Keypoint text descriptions
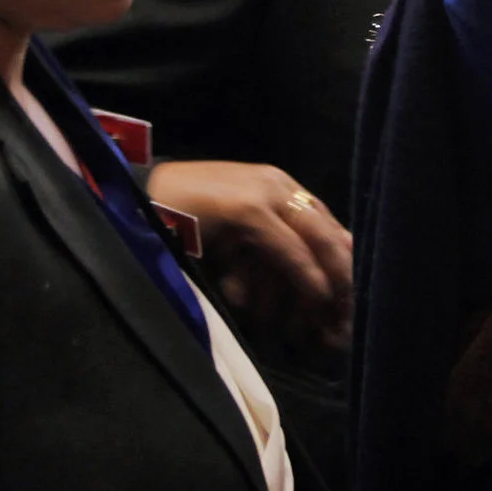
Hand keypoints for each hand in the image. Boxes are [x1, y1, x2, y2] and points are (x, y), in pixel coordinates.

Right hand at [148, 160, 352, 351]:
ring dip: (332, 276)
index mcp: (276, 184)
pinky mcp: (248, 208)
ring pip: (316, 238)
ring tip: (342, 307)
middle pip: (327, 229)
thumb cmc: (180, 217)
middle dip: (345, 267)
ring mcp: (264, 192)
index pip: (323, 222)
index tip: (354, 286)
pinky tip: (318, 294)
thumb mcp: (234, 233)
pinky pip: (288, 247)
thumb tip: (304, 285)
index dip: (341, 255)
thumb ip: (266, 248)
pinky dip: (306, 273)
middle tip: (358, 301)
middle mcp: (277, 183)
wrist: (133, 197)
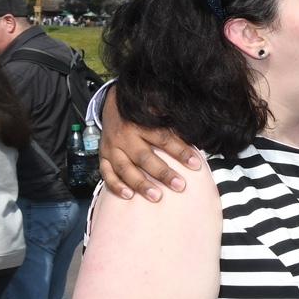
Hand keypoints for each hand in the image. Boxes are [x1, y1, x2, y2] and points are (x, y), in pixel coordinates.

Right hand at [99, 85, 198, 201]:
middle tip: (179, 185)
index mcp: (141, 122)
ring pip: (125, 169)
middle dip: (163, 173)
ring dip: (141, 184)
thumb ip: (171, 120)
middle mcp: (125, 136)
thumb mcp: (156, 108)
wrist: (113, 102)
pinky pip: (107, 173)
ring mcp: (112, 147)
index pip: (164, 139)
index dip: (180, 152)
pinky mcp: (103, 155)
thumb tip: (195, 130)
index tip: (195, 164)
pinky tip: (128, 195)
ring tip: (156, 196)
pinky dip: (116, 185)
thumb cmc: (141, 109)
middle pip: (145, 157)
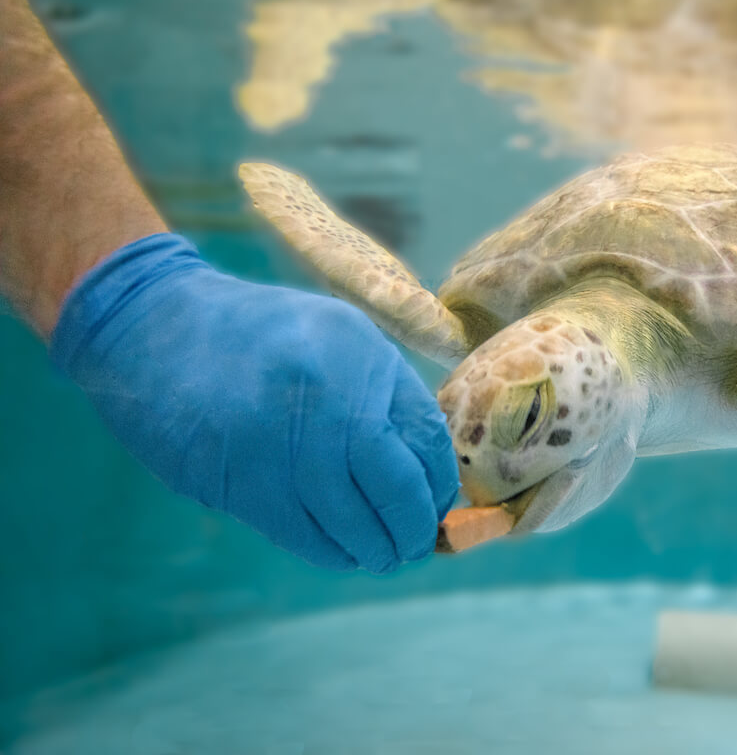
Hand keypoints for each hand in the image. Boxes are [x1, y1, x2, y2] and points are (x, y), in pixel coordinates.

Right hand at [51, 234, 459, 571]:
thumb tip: (429, 474)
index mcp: (359, 352)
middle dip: (412, 526)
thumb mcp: (339, 339)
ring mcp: (277, 439)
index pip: (424, 436)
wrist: (154, 326)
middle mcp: (324, 395)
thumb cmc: (262, 335)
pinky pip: (299, 532)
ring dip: (373, 548)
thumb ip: (385, 397)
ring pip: (347, 520)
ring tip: (383, 555)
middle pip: (393, 485)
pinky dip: (330, 551)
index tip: (438, 506)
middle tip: (416, 544)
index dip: (438, 483)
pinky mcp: (235, 478)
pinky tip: (343, 552)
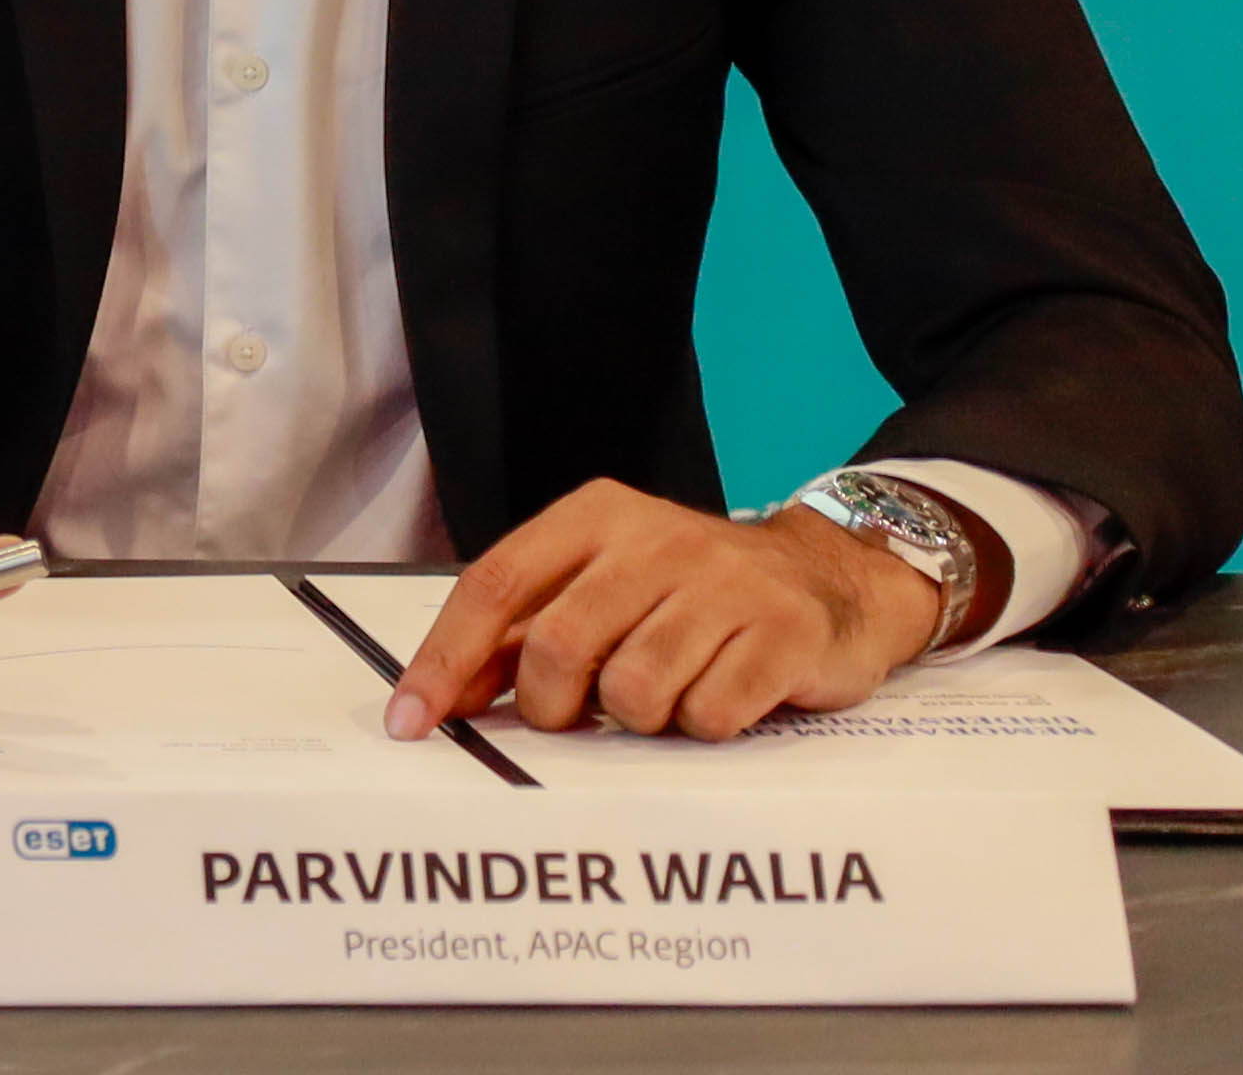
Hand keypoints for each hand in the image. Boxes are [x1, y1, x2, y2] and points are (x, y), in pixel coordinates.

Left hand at [386, 480, 946, 746]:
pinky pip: (709, 714)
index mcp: (596, 516)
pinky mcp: (783, 631)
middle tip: (577, 717)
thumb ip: (527, 630)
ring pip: (633, 691)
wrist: (831, 576)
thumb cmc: (694, 594)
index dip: (446, 658)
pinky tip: (720, 697)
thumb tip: (442, 694)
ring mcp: (724, 582)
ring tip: (666, 695)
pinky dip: (702, 727)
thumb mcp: (607, 585)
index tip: (411, 720)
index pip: (495, 585)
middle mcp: (655, 538)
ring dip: (638, 719)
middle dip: (552, 707)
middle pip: (557, 647)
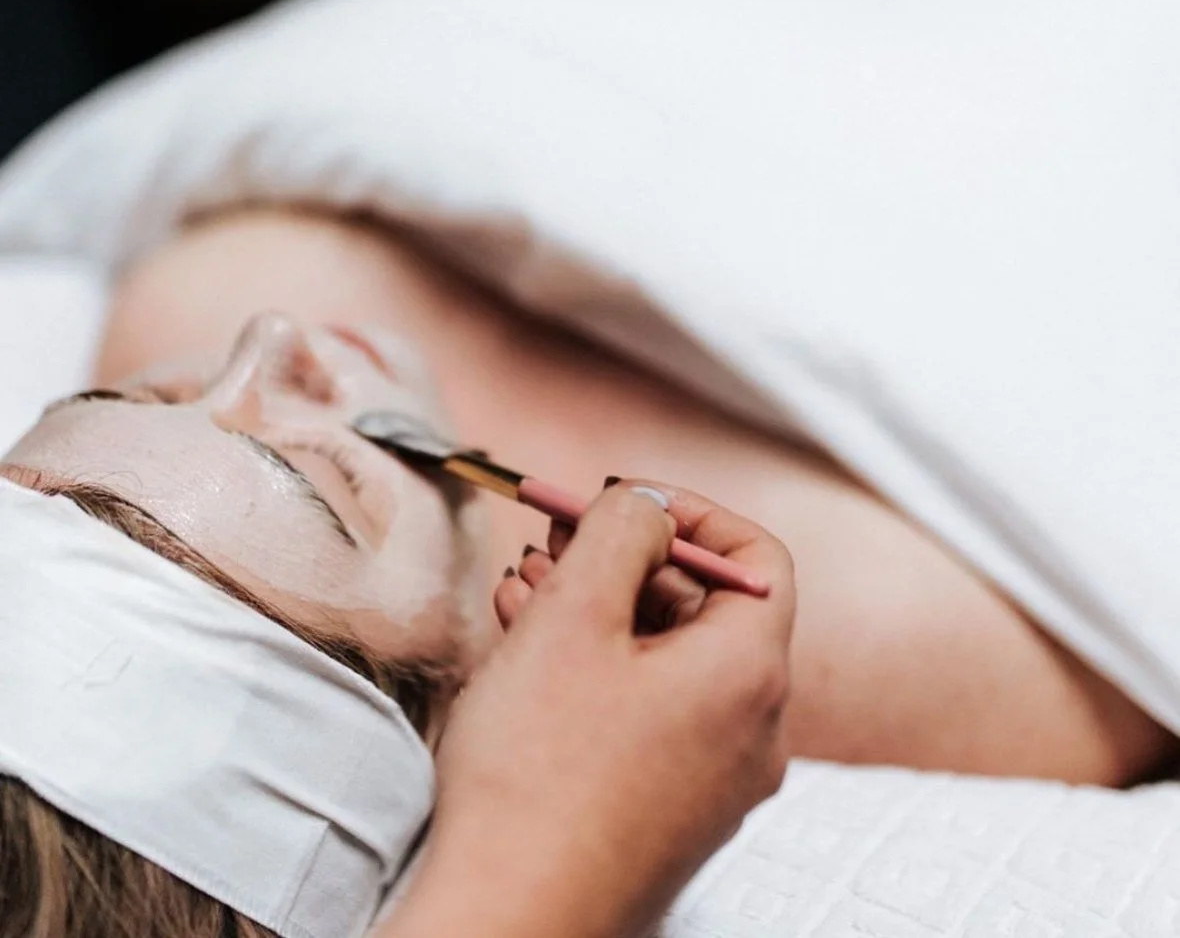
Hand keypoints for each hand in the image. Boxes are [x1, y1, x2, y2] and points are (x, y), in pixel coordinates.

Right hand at [385, 483, 795, 937]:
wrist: (507, 925)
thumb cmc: (538, 773)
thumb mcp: (575, 616)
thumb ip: (620, 531)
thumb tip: (647, 504)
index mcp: (749, 676)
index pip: (757, 559)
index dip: (692, 515)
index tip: (623, 503)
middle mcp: (751, 732)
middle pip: (703, 608)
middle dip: (625, 560)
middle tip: (555, 540)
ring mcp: (712, 779)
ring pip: (664, 659)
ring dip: (598, 609)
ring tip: (524, 587)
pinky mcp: (669, 811)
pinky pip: (647, 712)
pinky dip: (596, 668)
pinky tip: (528, 649)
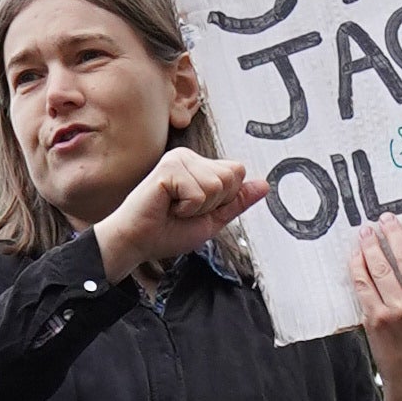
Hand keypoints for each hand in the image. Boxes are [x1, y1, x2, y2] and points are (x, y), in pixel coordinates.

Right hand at [92, 146, 268, 282]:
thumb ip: (236, 201)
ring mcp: (179, 159)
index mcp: (200, 166)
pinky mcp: (169, 168)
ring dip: (198, 208)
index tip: (197, 209)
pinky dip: (186, 208)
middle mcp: (190, 157)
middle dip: (213, 203)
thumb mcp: (212, 219)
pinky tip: (167, 206)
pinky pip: (199, 193)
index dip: (223, 199)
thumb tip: (264, 186)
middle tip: (185, 210)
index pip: (238, 172)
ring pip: (216, 185)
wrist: (137, 243)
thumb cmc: (166, 232)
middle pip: (232, 176)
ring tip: (175, 209)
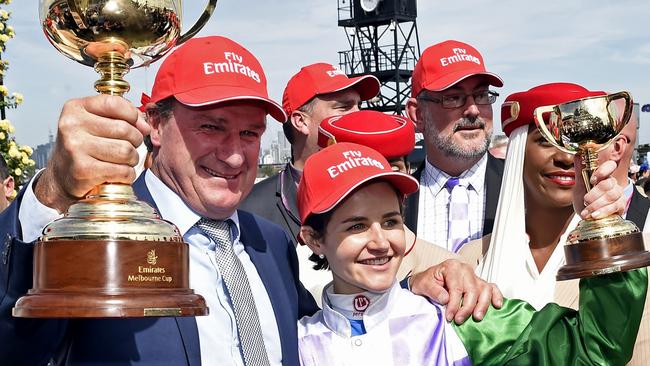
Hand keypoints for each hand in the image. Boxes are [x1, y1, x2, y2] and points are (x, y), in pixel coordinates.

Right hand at [35, 95, 149, 211]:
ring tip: (123, 161)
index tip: (136, 125)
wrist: (63, 176)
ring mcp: (75, 148)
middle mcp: (72, 125)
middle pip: (124, 129)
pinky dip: (127, 174)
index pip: (114, 103)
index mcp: (75, 108)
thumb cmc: (86, 146)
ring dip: (132, 159)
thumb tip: (145, 126)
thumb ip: (122, 116)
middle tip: (129, 147)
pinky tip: (119, 174)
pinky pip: (122, 171)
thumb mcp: (96, 122)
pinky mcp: (83, 170)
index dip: (133, 115)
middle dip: (136, 140)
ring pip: (126, 151)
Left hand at [409, 259, 502, 323]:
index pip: (456, 288)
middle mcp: (465, 269)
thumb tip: (446, 299)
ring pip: (484, 289)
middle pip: (472, 289)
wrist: (428, 279)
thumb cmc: (427, 281)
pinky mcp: (479, 283)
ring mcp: (474, 276)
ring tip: (477, 317)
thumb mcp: (423, 284)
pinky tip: (497, 305)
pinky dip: (496, 296)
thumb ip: (434, 291)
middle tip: (459, 320)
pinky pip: (492, 287)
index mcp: (451, 267)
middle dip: (467, 307)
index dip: (454, 304)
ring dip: (482, 305)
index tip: (450, 317)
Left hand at [573, 159, 625, 219]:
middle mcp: (612, 183)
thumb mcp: (579, 187)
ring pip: (611, 195)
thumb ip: (579, 172)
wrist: (588, 216)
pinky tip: (595, 215)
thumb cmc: (584, 200)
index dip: (603, 170)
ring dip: (597, 204)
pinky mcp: (621, 205)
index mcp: (603, 176)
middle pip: (608, 183)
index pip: (610, 165)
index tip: (593, 179)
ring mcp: (618, 194)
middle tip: (585, 200)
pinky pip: (615, 206)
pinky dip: (603, 211)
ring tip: (587, 211)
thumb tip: (578, 155)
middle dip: (594, 194)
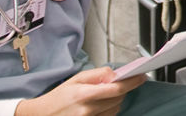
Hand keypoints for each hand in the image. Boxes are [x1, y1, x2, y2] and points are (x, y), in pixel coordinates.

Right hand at [14, 67, 144, 115]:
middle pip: (119, 99)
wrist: (43, 115)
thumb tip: (115, 74)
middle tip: (116, 84)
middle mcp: (88, 110)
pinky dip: (109, 110)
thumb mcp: (76, 79)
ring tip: (101, 96)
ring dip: (115, 101)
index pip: (117, 89)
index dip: (133, 82)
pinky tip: (100, 105)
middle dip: (122, 90)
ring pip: (116, 109)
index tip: (142, 77)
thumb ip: (98, 74)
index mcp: (84, 94)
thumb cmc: (59, 97)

**ASSIGNMENT:** After locating the line containing "thumb cmc: (141, 109)" in the entries above, return it and every line after it exactly, ending at the line containing "pinky mcp: (783, 631)", without pictures.

**FINISHED EXERCISE:**
thumb cmc: (141, 109)
middle pip: (145, 157)
Hand keypoints for each hand in the image. Boxes are [x1, y1, x2, y2] and points are (x, y), in pixel coordinates.

Right hand at [51, 234, 459, 571]:
thumb tip: (429, 474)
index mcp: (359, 352)
middle dip: (412, 526)
thumb mcp: (339, 339)
ring mcp: (277, 439)
index pip: (424, 436)
wrist: (154, 326)
middle mcp: (324, 395)
thumb cmc: (262, 335)
pinky pip: (299, 532)
ring dip: (373, 548)
thumb ip: (385, 397)
ring pip: (347, 520)
ring tip: (383, 555)
middle pip: (393, 485)
pinky dip: (330, 551)
index tip: (438, 506)
middle tip: (416, 544)
index dip: (438, 483)
pinky mcp: (235, 478)
pinky tip: (343, 552)
Hand keypoints for each hand in the image. Boxes are [x1, y1, x2, y2] and points are (x, y), in pixel coordinates.

Left hand at [386, 480, 946, 746]:
pinky pip: (709, 714)
index mcp: (596, 516)
pinky mcp: (783, 631)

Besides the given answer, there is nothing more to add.